According to plaintiffs*fn2 , on March 15, 2008, at approximately 10:00 p.m., Lisa Cress ("Cress"), Daniel Lombardi ("Lombardi"), eleven-year-old C.C., and twelve-year-old K.C., were asleep in their home when they were awakened by the defendants' execution of a no-knock search warrant. During the course of the entry and apprehension of Lombardi, the target of the warrant, plaintiffs claim that defendants: (1) used flash sound diversionary devices (NFDs); (2) shattered glass; (3) stormed their home with masks and carrying assault rifles; (4) struck Cress in the forehead with a metal object, trampled over her, and dragged her down the stairs; (5) apprehended Lombardi by throwing him into a glass table, beating and kicking him, and rubbing his face and head into broken glass; and (6) kept the traumatized children separated from their parents for 90 minutes. Plaintiffs contend that this conduct, among other alleged actions of defendants, constitutes excessive force in violation of their Fourth Amendment rights, and violates various state laws.
In addition to the claims based on the execution of the search warrant, plaintiffs claim that the search warrant itself was invalid because it was not based on probable cause. According to the search warrant affidavit, probable cause was based on a drug investigation that used two confidential informants. The search warrant affidavit claims that CI-1 purchased drugs from Lombardi on two occasions, and that CI-1 and CI-2 provided information that Lombardi was currently in possession of a firearm. Plaintiffs contend that the purported drug buys were fabricated, and the use of confidential informants was fabricated.

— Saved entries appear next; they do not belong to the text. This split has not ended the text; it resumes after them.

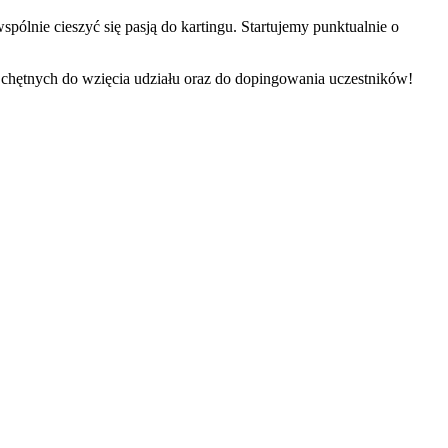
ólnie cieszyć się pasją do kartingu. Startujemy punktualnie o
h chętnych do wzięcia udziału oraz do dopingowania uczestników!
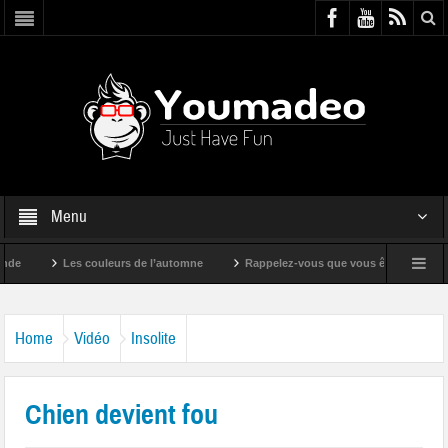
Menu
Les couleurs de l’automne
Rappelez-vous que vous êtes super !
Home
Vidéo
Insolite
Chien devient fou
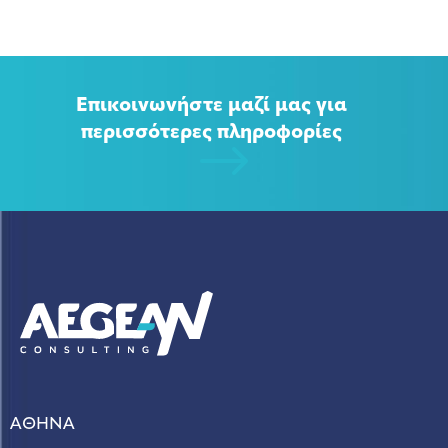
Επικοινωνήστε μαζί μας για
περισσότερες πληροφορίες
ΑΘΗΝΑ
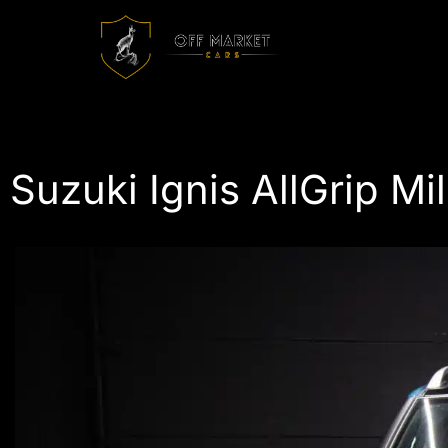
Suzuki Ignis AllGrip Mi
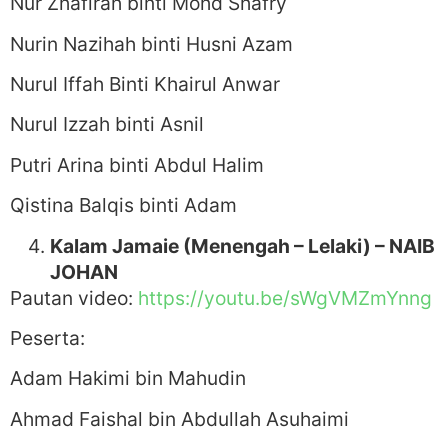
Nur Zhafirah binti Mohd Shafry
Nurin Nazihah binti Husni Azam
Nurul Iffah Binti Khairul Anwar
Nurul Izzah binti Asnil
Putri Arina binti Abdul Halim
Qistina Balqis binti Adam
Kalam Jamaie (Menengah – Lelaki) – NAIB
JOHAN
Pautan video:
https://youtu.be/sWgVMZmYnng
Peserta:
Adam Hakimi bin Mahudin
Ahmad Faishal bin Abdullah Asuhaimi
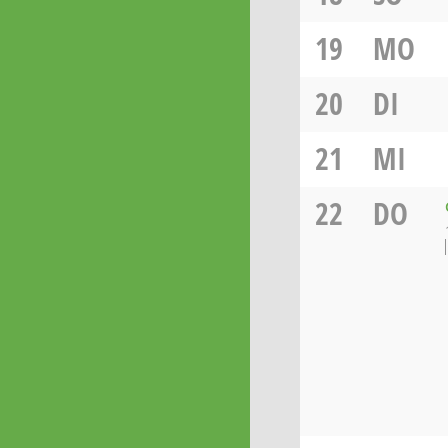
19
MO
20
DI
21
MI
22
DO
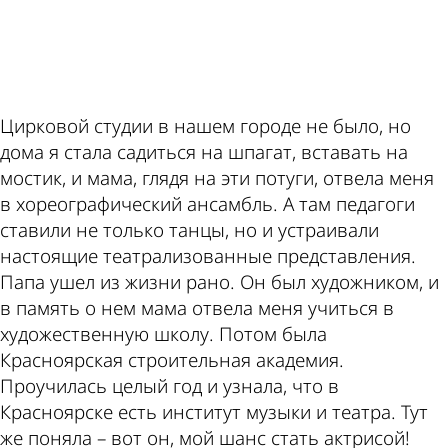
по этой
Пензе
Цирковой студии в нашем городе не было, но
дома я стала садиться на шпагат, вставать на
теме
мостик, и мама, глядя на эти потуги, отвела меня
в хореографический ансамбль. А там педагоги
ставили не только танцы, но и устраивали
настоящие театрализованные представления.
Папа ушел из жизни рано. Он был художником, и
в память о нем мама отвела меня учиться в
художественную школу. Потом была
Красноярская строительная академия.
Проучилась целый год и узнала, что в
Красноярске есть институт музыки и театра. Тут
же поняла – вот он, мой шанс стать актрисой!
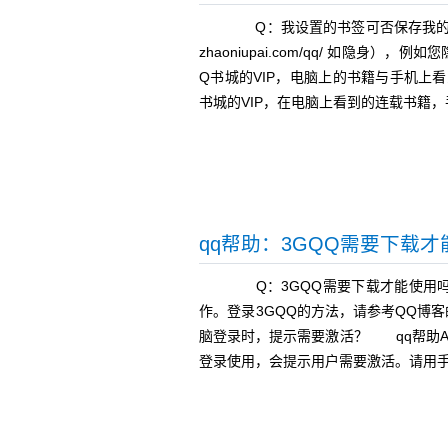
Q：我设置的书签可否保存我的登
zhaoniupai.com/qq/ 如
Q书城的VIP，电脑上的书籍与手机
书城的VIP，在电脑上看到的连载书籍
qq帮助：3GQQ需要下载
Q：3GQQ需要下载才能使用吗
作。登录3GQQ的方法，请参考QQ博
脑登录时，提示需要激活？ qq帮助A
登录使用，会提示用户需要激活。请用手机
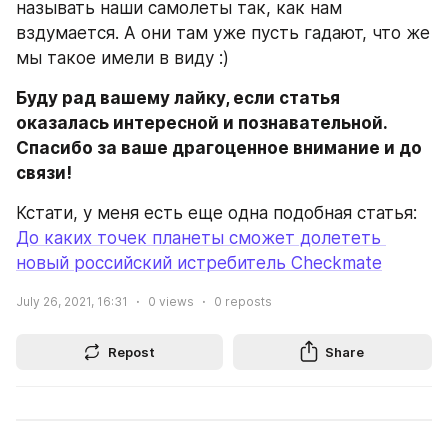
называть наши самолеты так, как нам 
вздумается. А они там уже пусть гадают, что же 
мы такое имели в виду :)
Буду рад вашему лайку, если статья 
оказалась интересной и познавательной. 
Спасибо за ваше драгоценное внимание и до 
связи!
Кстати, у меня есть еще одна подобная статья: 
До каких точек планеты сможет долететь 
новый российский истребитель Checkmate
July 26, 2021, 16:31
0
views
0
reposts
Repost
Share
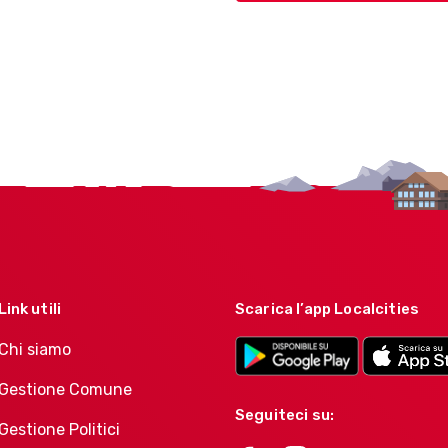
Link utili
Scarica l’app Localcities
Chi siamo
Gestione Comune
Seguiteci su:
Gestione Politici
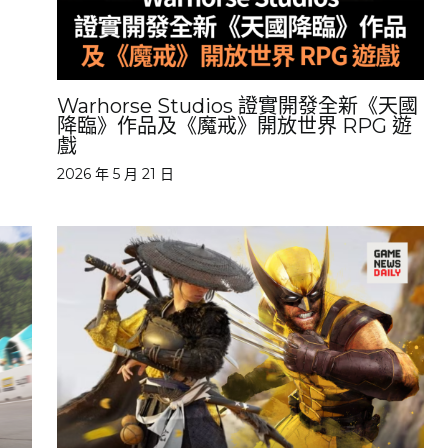
Warhorse Studios 證實開發全新《天國
降臨》作品及《魔戒》開放世界 RPG 遊
戲
2026 年 5 月 21 日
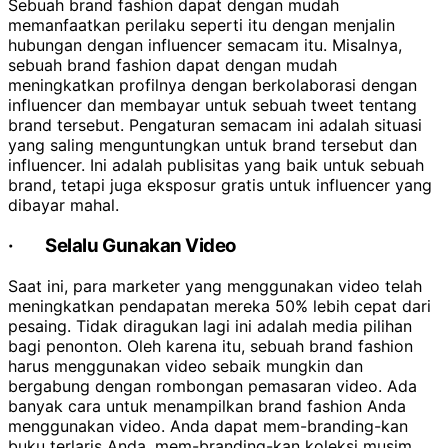
Sebuah brand fashion dapat dengan mudah
memanfaatkan perilaku seperti itu dengan menjalin
hubungan dengan influencer semacam itu. Misalnya,
sebuah brand fashion dapat dengan mudah
meningkatkan profilnya dengan berkolaborasi dengan
influencer dan membayar untuk sebuah tweet tentang
brand tersebut. Pengaturan semacam ini adalah situasi
yang saling menguntungkan untuk brand tersebut dan
influencer. Ini adalah publisitas yang baik untuk sebuah
brand, tetapi juga eksposur gratis untuk influencer yang
dibayar mahal.
·
Selalu Gunakan Video
Saat ini, para marketer yang menggunakan video telah
meningkatkan pendapatan mereka 50% lebih cepat dari
pesaing. Tidak diragukan lagi ini adalah media pilihan
bagi penonton. Oleh karena itu, sebuah brand fashion
harus menggunakan video sebaik mungkin dan
bergabung dengan rombongan pemasaran video. Ada
banyak cara untuk menampilkan brand fashion Anda
menggunakan video. Anda dapat mem-branding-kan
buku terlaris Anda, mem-branding-kan koleksi musim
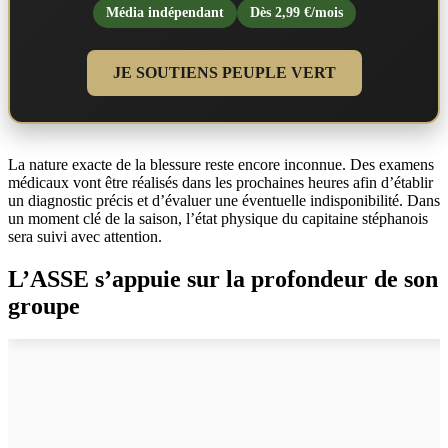
Média indépendant
Dès 2,99 €/mois
JE SOUTIENS PEUPLE VERT
La nature exacte de la blessure reste encore inconnue. Des examens
médicaux vont être réalisés dans les prochaines heures afin d’établir
un diagnostic précis et d’évaluer une éventuelle indisponibilité. Dans
un moment clé de la saison, l’état physique du capitaine stéphanois
sera suivi avec attention.
L’ASSE s’appuie sur la profondeur de son
groupe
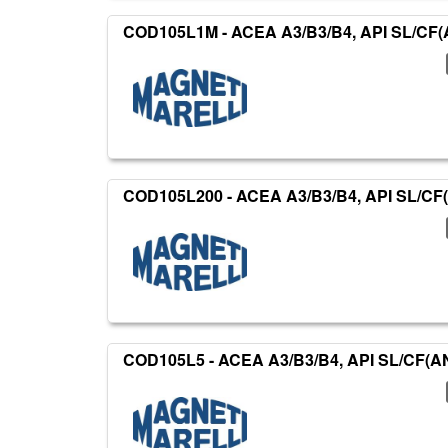
COD105L1M - ACEA A3/B3/B4, API SL/CF(A
COD105L200 - ACEA A3/B3/B4, API SL/CF(
COD105L5 - ACEA A3/B3/B4, API SL/CF(AN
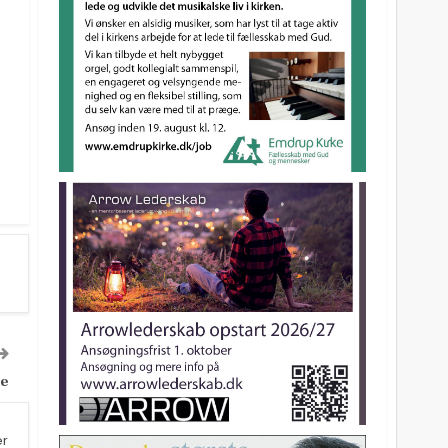
le
er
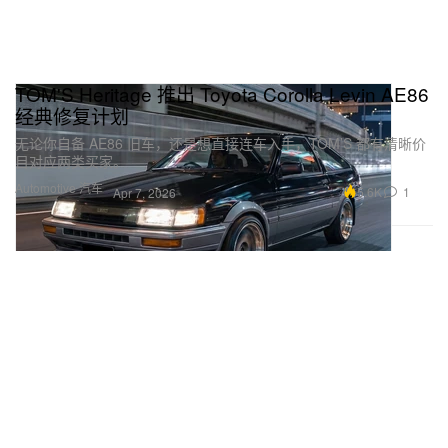
TOM'S Heritage 推出 Toyota Corolla Levin AE86
经典修复计划
无论你自备 AE86 旧车，还是想直接连车入手，TOM’S 都有清晰价
目对应两类买家。
Automotive 汽车
5.6K
1
Apr 7, 2026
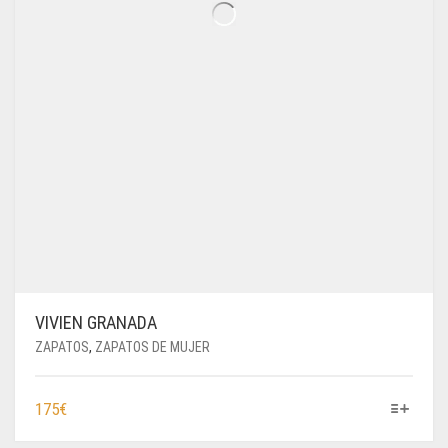
VIVIEN GRANADA
ZAPATOS
,
ZAPATOS DE MUJER
ESTE
175
€
PRODUCTO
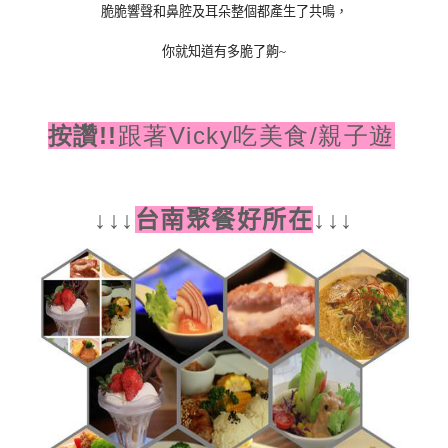
脆脆響聲和鼻腔及耳朵整個都產生了共鳴，
你就知道有多脆了齁
~
!!
跟著
Vicky
吃美食/親子遊
按讚
↓
↓
↓
台南聚餐好所在
↓
↓
↓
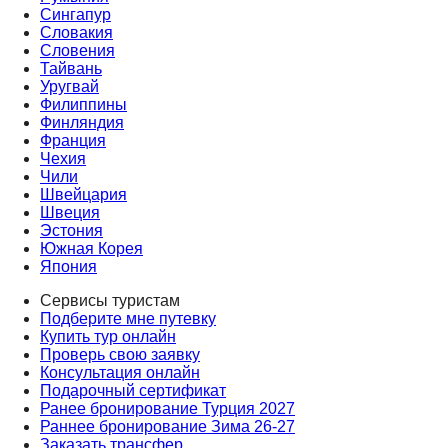
Сингапур
Словакия
Словения
Тайвань
Уругвай
Филиппины
Финляндия
Франция
Чехия
Чили
Швейцария
Швеция
Эстония
Южная Корея
Япония
Сервисы туристам
Подберите мне путевку
Купить тур онлайн
Проверь свою заявку
Консультация онлайн
Подарочный сертификат
Ранее бронирование Турция 2027
Раннее бронирование Зима 26-27
Заказать трансфер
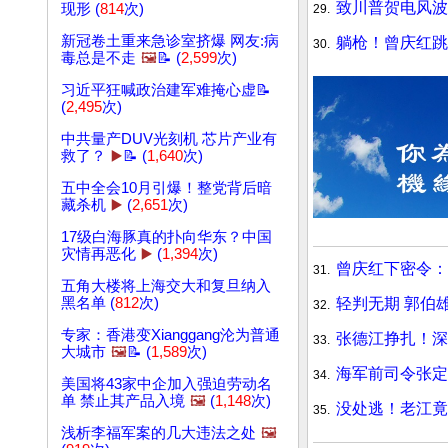
致川普贺电风波
现形 (
814
次)
29.
新冠卷土重来急诊室挤爆 网友:病
躺枪！曾庆红跳
30.
毒总是不走
🖼️
📝 (
2,599
次)
习近平狂喊政治建军难掩心虚📝
(
2,495
次)
中共量产DUV光刻机 芯片产业有
救了？
▶️
📝 (
1,640
次)
五中全会10月引爆！整党背后暗
藏杀机
▶️
(
2,651
次)
17级白海豚真的扑向华东？中国
灾情再恶化
▶️
(
1,394
次)
曾庆红下密令：
31.
五角大楼将上海交大和复旦纳入
轻判无期 郭伯
黑名单 (
812
次)
32.
专家：香港变Xianggang沦为普通
张德江挣扎！
33.
大城市
🖼️
📝 (
1,589
次)
海军前司令张定
34.
美国将43家中企加入强迫劳动名
单 禁止其产品入境
🖼️
(
1,148
次)
没处逃！老江竟
35.
浅析李福军案的几大违法之处
🖼️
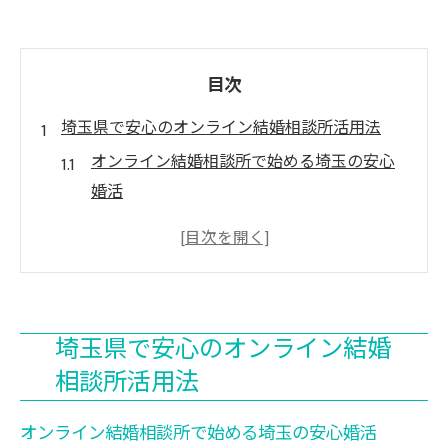
目次
埼玉県で安心のオンライン結婚相談所活用法
オンライン結婚相談所で始める埼玉の安心
婚活
要注意人物対策も万全な相談所利用法
自治体支援も活用した婚活の進め方
婚活バスツアーと相談所の活用ポイント
30代や40代に最適な結婚相談所の選び方
埼玉県で安心のオンライン結婚
オンライン相談所の評判と体験談をチェッ
相談所活用法
ク
マッチングアプリに疲れた女性へ贈る婚活術
オンライン結婚相談所で始める埼玉の安心婚活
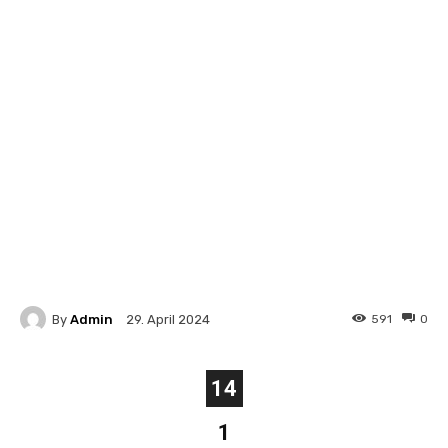
By
Admin
591
0
29. April 2024
14
1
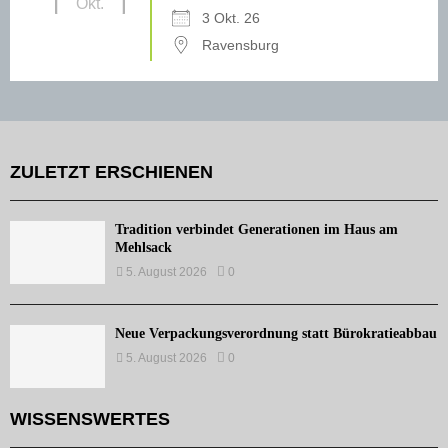
Okt.
3 Okt. 26
Ravensburg
ZULETZT ERSCHIENEN
Tradition verbindet Generationen im Haus am
Mehlsack
5. August 2026
0
Neue Verpackungsverordnung statt Bürokratieabbau
5. August 2026
0
WISSENSWERTES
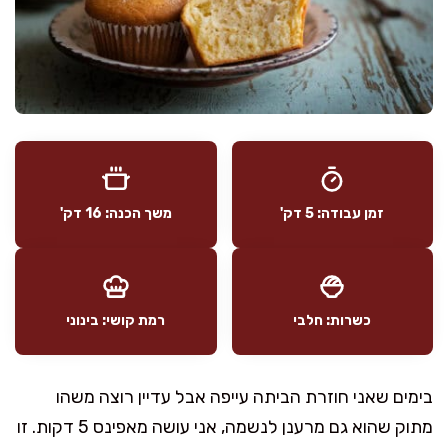
זמן עבודה: 5 דק'
משך הכנה: 16 דק'
כשרות: חלבי
רמת קושי: בינוני
בימים שאני חוזרת הביתה עייפה אבל עדיין רוצה משהו
מתוק שהוא גם מרענן לנשמה, אני עושה מאפינס 5 דקות. זו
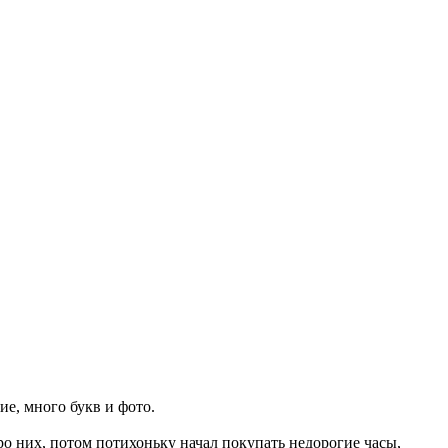
е, много букв и фото.
ро них, потом потихоньку начал покупать недорогие часы,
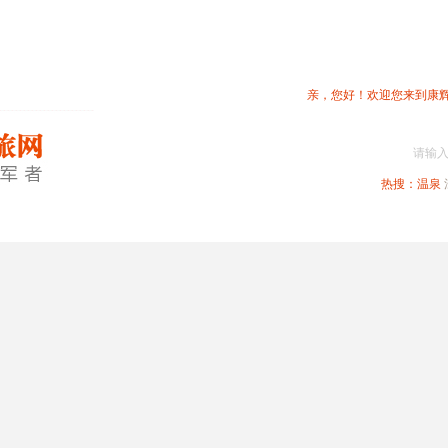
亲，您好！欢迎您来到康
请输
热搜：
温泉
春节专题
深圳周边
省内旅游
国内旅游
港澳旅游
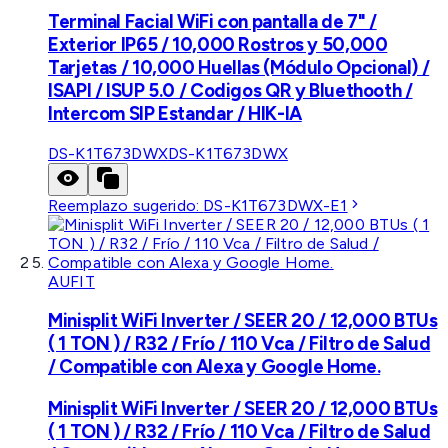
Terminal Facial WiFi con pantalla de 7" /
Exterior IP65 / 10,000 Rostros y 50,000
Tarjetas / 10,000 Huellas (Módulo Opcional) /
ISAPI / ISUP 5.0 / Codigos QR y Bluethooth /
Intercom SIP Estandar / HIK-IA
DS-K1T673DWX
DS-K1T673DWX
Reemplazo sugerido:
DS-K1T673DWX-E1
AUFIT
Minisplit WiFi Inverter / SEER 20 / 12,000 BTUs
( 1 TON ) / R32 / Frío / 110 Vca / Filtro de Salud
/ Compatible con Alexa y Google Home.
Minisplit WiFi Inverter / SEER 20 / 12,000 BTUs
( 1 TON ) / R32 / Frío / 110 Vca / Filtro de Salud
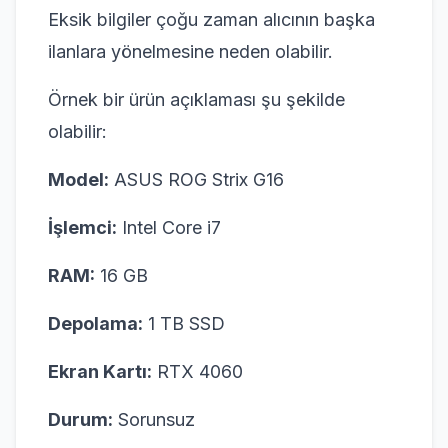
Eksik bilgiler çoğu zaman alıcının başka
ilanlara yönelmesine neden olabilir.
Örnek bir ürün açıklaması şu şekilde
olabilir:
Model:
ASUS ROG Strix G16
İşlemci:
Intel Core i7
RAM:
16 GB
Depolama:
1 TB SSD
Ekran Kartı:
RTX 4060
Durum:
Sorunsuz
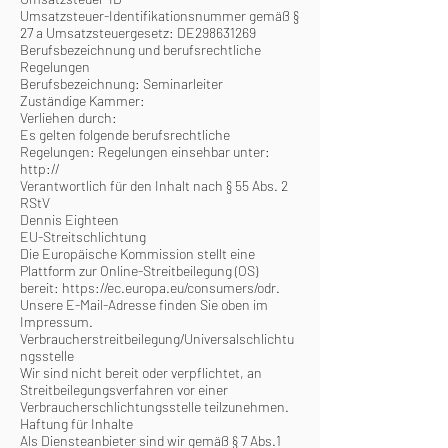
Umsatzsteuer-Identifikationsnummer gemäß §
27 a Umsatzsteuergesetz: DE298631269
Berufsbezeichnung und berufsrechtliche
Regelungen
Berufsbezeichnung: Seminarleiter
Zuständige Kammer:
Verliehen durch:
Es gelten folgende berufsrechtliche
Regelungen: Regelungen einsehbar unter:
http://
Verantwortlich für den Inhalt nach § 55 Abs. 2
RStV
Dennis Eighteen
EU-Streitschlichtung
Die Europäische Kommission stellt eine
Plattform zur Online-Streitbeilegung (OS)
bereit:
https://ec.europa.eu/consumers/odr.
Unsere E-Mail-Adresse finden Sie oben im
Impressum.
Verbraucherstreitbeilegung/Universalschlichtu
ngsstelle
Wir sind nicht bereit oder verpflichtet, an
Streitbeilegungsverfahren vor einer
Verbraucherschlichtungsstelle teilzunehmen.
Haftung für Inhalte
Als Diensteanbieter sind wir gemäß § 7 Abs.1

During the course of discovery in this case, plaintiffs requested that the identities of the two confidential informants be revealed. After briefing and oral argument, the Court granted plaintiffs' request, and permitted plaintiffs' counsel to take the depositions of the two CIs. The Court also ordered that the names of the CIs would remain under seal, and that the transcripts of the depositions would be redacted, until the Court subsequently addressed the continued propriety of keeping the identities of the CIs protected.
Presently before the Court are the motions by the two groups of defendants for summary judgment in their favor on all of plaintiffs' claims against them. Also pending are cross-motions for sanctions by plaintiffs and the Ventnor defendants. On November 15, 2012, oral argument was held on these motions, and the following analysis supplements the Court's rulings made on the record.
Jurisdiction is proper pursuant to federal question jurisdiction, 28 U.S.C. § 1331, 28 U.S.C. § 1343(a)(3)(4), and 42 U.S.C. § 1983. Plaintiffs further invoke the pendent and supplemental jurisdiction of this Court to hear and decide claims arising under state law pursuant to 28 U.S.C. § 1367.
B. Summary Judgment Standard
Summary judgment is appropriate where the Court is satisfied that the materials in the record, including depositions, documents, electronically stored information, affidavits or declarations, stipulations, admissions, or interrogatory answers, demonstrate that there is no genuine issue as to any material fact and that the moving party is entitled to a judgment as a matter of law. Celotex Corp. v. Catrett, 477 U.S. 317, 330 (1986); Fed. R. Civ. P. 56(a).